Plain-text engineering files
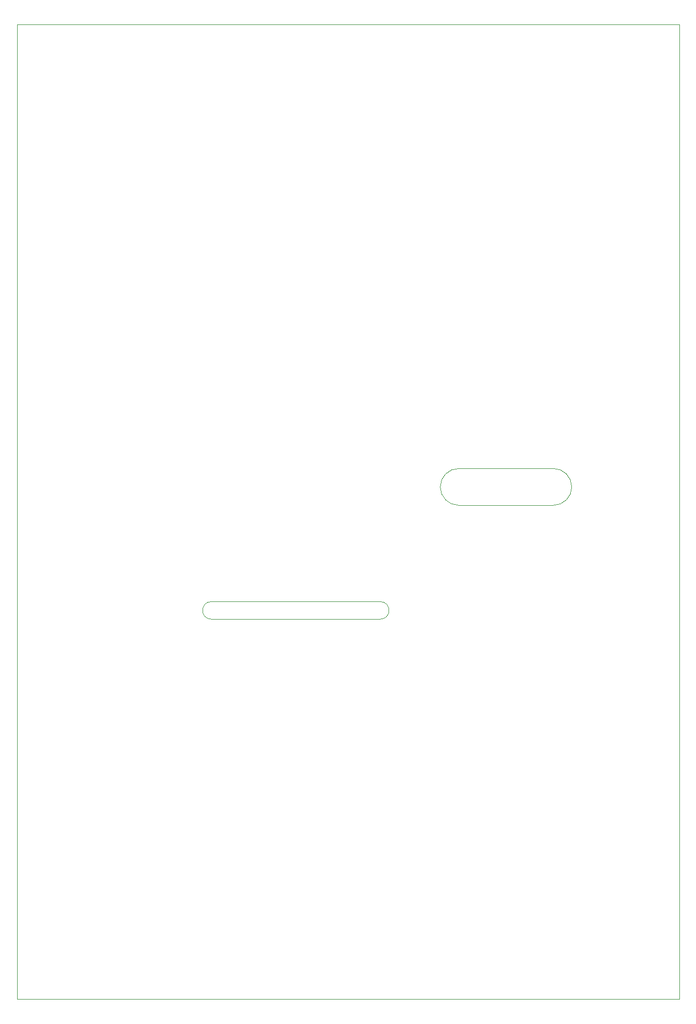
<source format=gm1>
G04 #@! TF.GenerationSoftware,KiCad,Pcbnew,8.0.4*
G04 #@! TF.CreationDate,2024-09-06T21:03:00+01:00*
G04 #@! TF.ProjectId,gk-pcbv3,676b2d70-6362-4763-932e-6b696361645f,rev?*
G04 #@! TF.SameCoordinates,Original*
G04 #@! TF.FileFunction,Profile,NP*
%FSLAX46Y46*%
G04 Gerber Fmt 4.6, Leading zero omitted, Abs format (unit mm)*
G04 Created by KiCad (PCBNEW 8.0.4) date 2024-09-06 21:03:00*
%MOMM*%
%LPD*%
G01*
G04 APERTURE LIST*
G04 #@! TA.AperFunction,Profile*
%ADD10C,0.100000*%
G04 #@! TD*
G04 APERTURE END LIST*
D10*
X131889501Y-91338401D02*
G75*
G02*
X131902201Y-97332826I12699J-2997199D01*
G01*
X103682800Y-113030000D02*
G75*
G02*
X103682800Y-115874800I0J-1422400D01*
G01*
X76149200Y-115874800D02*
G75*
G02*
X76149200Y-113030000I0J1422400D01*
G01*
X116459000Y-97332826D02*
G75*
G02*
X116471700Y-91338401I0J2997226D01*
G01*
X103682800Y-113030000D02*
X76149200Y-113030000D01*
X116471700Y-91338401D02*
X131889501Y-91338401D01*
X44450000Y-19050000D02*
X152400000Y-19050000D01*
X152400000Y-177800000D01*
X44450000Y-177800000D01*
X44450000Y-19050000D01*
X76149200Y-115874800D02*
X103682800Y-115874800D01*
X116459000Y-97332826D02*
X131902201Y-97332826D01*
M02*

</source>
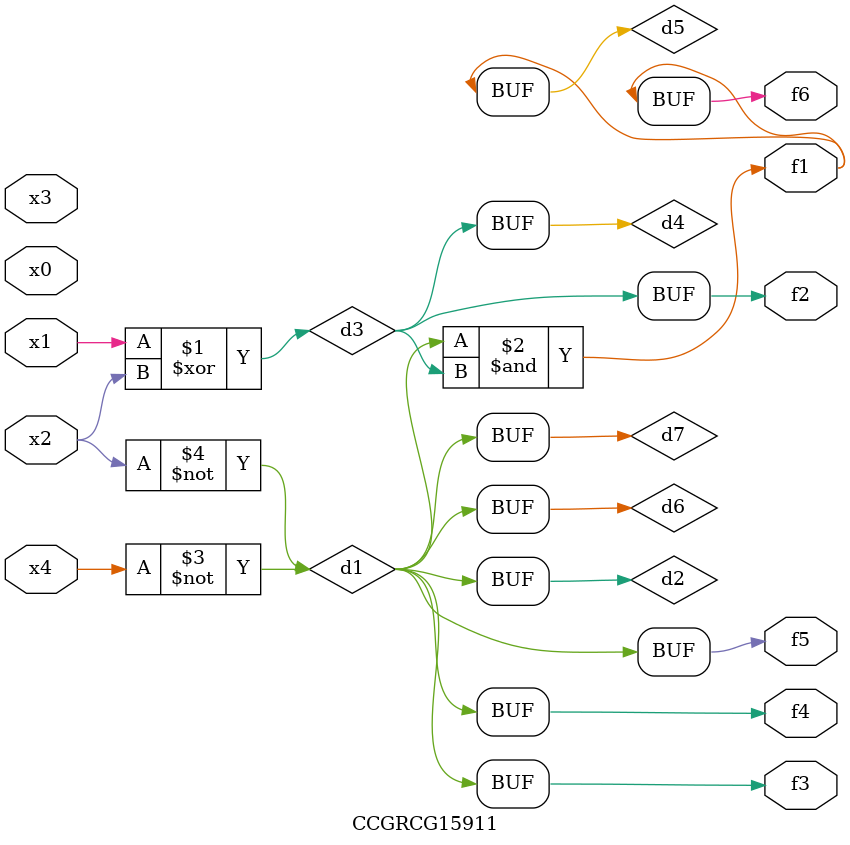
<source format=v>
module CCGRCG15911(
	input x0, x1, x2, x3, x4,
	output f1, f2, f3, f4, f5, f6
);

	wire d1, d2, d3, d4, d5, d6, d7;

	not (d1, x4);
	not (d2, x2);
	xor (d3, x1, x2);
	buf (d4, d3);
	and (d5, d1, d3);
	buf (d6, d1, d2);
	buf (d7, d2);
	assign f1 = d5;
	assign f2 = d4;
	assign f3 = d7;
	assign f4 = d7;
	assign f5 = d7;
	assign f6 = d5;
endmodule

</source>
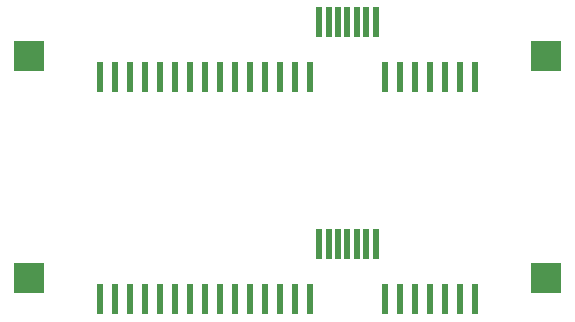
<source format=gbr>
%TF.GenerationSoftware,KiCad,Pcbnew,(5.1.10)-1*%
%TF.CreationDate,2021-07-14T07:55:42+08:00*%
%TF.ProjectId,2.5_SAS_Backend,322e355f-5341-4535-9f42-61636b656e64,rev?*%
%TF.SameCoordinates,Original*%
%TF.FileFunction,Paste,Bot*%
%TF.FilePolarity,Positive*%
%FSLAX46Y46*%
G04 Gerber Fmt 4.6, Leading zero omitted, Abs format (unit mm)*
G04 Created by KiCad (PCBNEW (5.1.10)-1) date 2021-07-14 07:55:42*
%MOMM*%
%LPD*%
G01*
G04 APERTURE LIST*
%ADD10R,2.600000X2.600000*%
%ADD11R,0.600000X2.530000*%
%ADD12R,0.500000X2.530000*%
G04 APERTURE END LIST*
D10*
%TO.C,U4*%
X93630000Y-55880000D03*
X49880000Y-55880000D03*
D11*
X87630000Y-57710000D03*
X86360000Y-57710000D03*
X85090000Y-57710000D03*
X83820000Y-57710000D03*
X82550000Y-57710000D03*
X81280000Y-57710000D03*
X80010000Y-57710000D03*
D12*
X79235000Y-53040000D03*
X78435000Y-53040000D03*
X77635000Y-53040000D03*
X76835000Y-53040000D03*
X76035000Y-53040000D03*
X75235000Y-53040000D03*
X74435000Y-53040000D03*
D11*
X73660000Y-57710000D03*
X72390000Y-57710000D03*
X71120000Y-57710000D03*
X69850000Y-57710000D03*
X68580000Y-57710000D03*
X67310000Y-57710000D03*
X66040000Y-57710000D03*
X64770000Y-57710000D03*
X63500000Y-57710000D03*
X62230000Y-57710000D03*
X60960000Y-57710000D03*
X59690000Y-57710000D03*
X58420000Y-57710000D03*
X57150000Y-57710000D03*
X55880000Y-57710000D03*
%TD*%
D10*
%TO.C,U1*%
X93630000Y-37084000D03*
X49880000Y-37084000D03*
D11*
X87630000Y-38914000D03*
X86360000Y-38914000D03*
X85090000Y-38914000D03*
X83820000Y-38914000D03*
X82550000Y-38914000D03*
X81280000Y-38914000D03*
X80010000Y-38914000D03*
D12*
X79235000Y-34244000D03*
X78435000Y-34244000D03*
X77635000Y-34244000D03*
X76835000Y-34244000D03*
X76035000Y-34244000D03*
X75235000Y-34244000D03*
X74435000Y-34244000D03*
D11*
X73660000Y-38914000D03*
X72390000Y-38914000D03*
X71120000Y-38914000D03*
X69850000Y-38914000D03*
X68580000Y-38914000D03*
X67310000Y-38914000D03*
X66040000Y-38914000D03*
X64770000Y-38914000D03*
X63500000Y-38914000D03*
X62230000Y-38914000D03*
X60960000Y-38914000D03*
X59690000Y-38914000D03*
X58420000Y-38914000D03*
X57150000Y-38914000D03*
X55880000Y-38914000D03*
%TD*%
M02*

</source>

### [WHAT THE EXERCISE ASKS]
When repeating the entries, leave out every picture and keep the rest exact.

### [SOLUTION FOR THIS TASK]
<source format=gm1>
G04 #@! TF.GenerationSoftware,KiCad,Pcbnew,8.0.4*
G04 #@! TF.CreationDate,2024-09-06T21:03:00+01:00*
G04 #@! TF.ProjectId,gk-pcbv3,676b2d70-6362-4763-932e-6b696361645f,rev?*
G04 #@! TF.SameCoordinates,Original*
G04 #@! TF.FileFunction,Profile,NP*
%FSLAX46Y46*%
G04 Gerber Fmt 4.6, Leading zero omitted, Abs format (unit mm)*
G04 Created by KiCad (PCBNEW 8.0.4) date 2024-09-06 21:03:00*
%MOMM*%
%LPD*%
G01*
G04 APERTURE LIST*
G04 #@! TA.AperFunction,Profile*
%ADD10C,0.100000*%
G04 #@! TD*
G04 APERTURE END LIST*
D10*
X131889501Y-91338401D02*
G75*
G02*
X131902201Y-97332826I12699J-2997199D01*
G01*
X103682800Y-113030000D02*
G75*
G02*
X103682800Y-115874800I0J-1422400D01*
G01*
X76149200Y-115874800D02*
G75*
G02*
X76149200Y-113030000I0J1422400D01*
G01*
X116459000Y-97332826D02*
G75*
G02*
X116471700Y-91338401I0J2997226D01*
G01*
X103682800Y-113030000D02*
X76149200Y-113030000D01*
X116471700Y-91338401D02*
X131889501Y-91338401D01*
X44450000Y-19050000D02*
X152400000Y-19050000D01*
X152400000Y-177800000D01*
X44450000Y-177800000D01*
X44450000Y-19050000D01*
X76149200Y-115874800D02*
X103682800Y-115874800D01*
X116459000Y-97332826D02*
X131902201Y-97332826D01*
M02*

</source>
<source format=v>
module CCGRCG15911(
	input x0, x1, x2, x3, x4,
	output f1, f2, f3, f4, f5, f6
);

	wire d1, d2, d3, d4, d5, d6, d7;

	not (d1, x4);
	not (d2, x2);
	xor (d3, x1, x2);
	buf (d4, d3);
	and (d5, d1, d3);
	buf (d6, d1, d2);
	buf (d7, d2);
	assign f1 = d5;
	assign f2 = d4;
	assign f3 = d7;
	assign f4 = d7;
	assign f5 = d7;
	assign f6 = d5;
endmodule

</source>
<source format=gbr>
%TF.GenerationSoftware,KiCad,Pcbnew,(5.1.10)-1*%
%TF.CreationDate,2021-07-14T07:55:42+08:00*%
%TF.ProjectId,2.5_SAS_Backend,322e355f-5341-4535-9f42-61636b656e64,rev?*%
%TF.SameCoordinates,Original*%
%TF.FileFunction,Paste,Bot*%
%TF.FilePolarity,Positive*%
%FSLAX46Y46*%
G04 Gerber Fmt 4.6, Leading zero omitted, Abs format (unit mm)*
G04 Created by KiCad (PCBNEW (5.1.10)-1) date 2021-07-14 07:55:42*
%MOMM*%
%LPD*%
G01*
G04 APERTURE LIST*
%ADD10R,2.600000X2.600000*%
%ADD11R,0.600000X2.530000*%
%ADD12R,0.500000X2.530000*%
G04 APERTURE END LIST*
D10*
%TO.C,U4*%
X93630000Y-55880000D03*
X49880000Y-55880000D03*
D11*
X87630000Y-57710000D03*
X86360000Y-57710000D03*
X85090000Y-57710000D03*
X83820000Y-57710000D03*
X82550000Y-57710000D03*
X81280000Y-57710000D03*
X80010000Y-57710000D03*
D12*
X79235000Y-53040000D03*
X78435000Y-53040000D03*
X77635000Y-53040000D03*
X76835000Y-53040000D03*
X76035000Y-53040000D03*
X75235000Y-53040000D03*
X74435000Y-53040000D03*
D11*
X73660000Y-57710000D03*
X72390000Y-57710000D03*
X71120000Y-57710000D03*
X69850000Y-57710000D03*
X68580000Y-57710000D03*
X67310000Y-57710000D03*
X66040000Y-57710000D03*
X64770000Y-57710000D03*
X63500000Y-57710000D03*
X62230000Y-57710000D03*
X60960000Y-57710000D03*
X59690000Y-57710000D03*
X58420000Y-57710000D03*
X57150000Y-57710000D03*
X55880000Y-57710000D03*
%TD*%
D10*
%TO.C,U1*%
X93630000Y-37084000D03*
X49880000Y-37084000D03*
D11*
X87630000Y-38914000D03*
X86360000Y-38914000D03*
X85090000Y-38914000D03*
X83820000Y-38914000D03*
X82550000Y-38914000D03*
X81280000Y-38914000D03*
X80010000Y-38914000D03*
D12*
X79235000Y-34244000D03*
X78435000Y-34244000D03*
X77635000Y-34244000D03*
X76835000Y-34244000D03*
X76035000Y-34244000D03*
X75235000Y-34244000D03*
X74435000Y-34244000D03*
D11*
X73660000Y-38914000D03*
X72390000Y-38914000D03*
X71120000Y-38914000D03*
X69850000Y-38914000D03*
X68580000Y-38914000D03*
X67310000Y-38914000D03*
X66040000Y-38914000D03*
X64770000Y-38914000D03*
X63500000Y-38914000D03*
X62230000Y-38914000D03*
X60960000Y-38914000D03*
X59690000Y-38914000D03*
X58420000Y-38914000D03*
X57150000Y-38914000D03*
X55880000Y-38914000D03*
%TD*%
M02*

</source>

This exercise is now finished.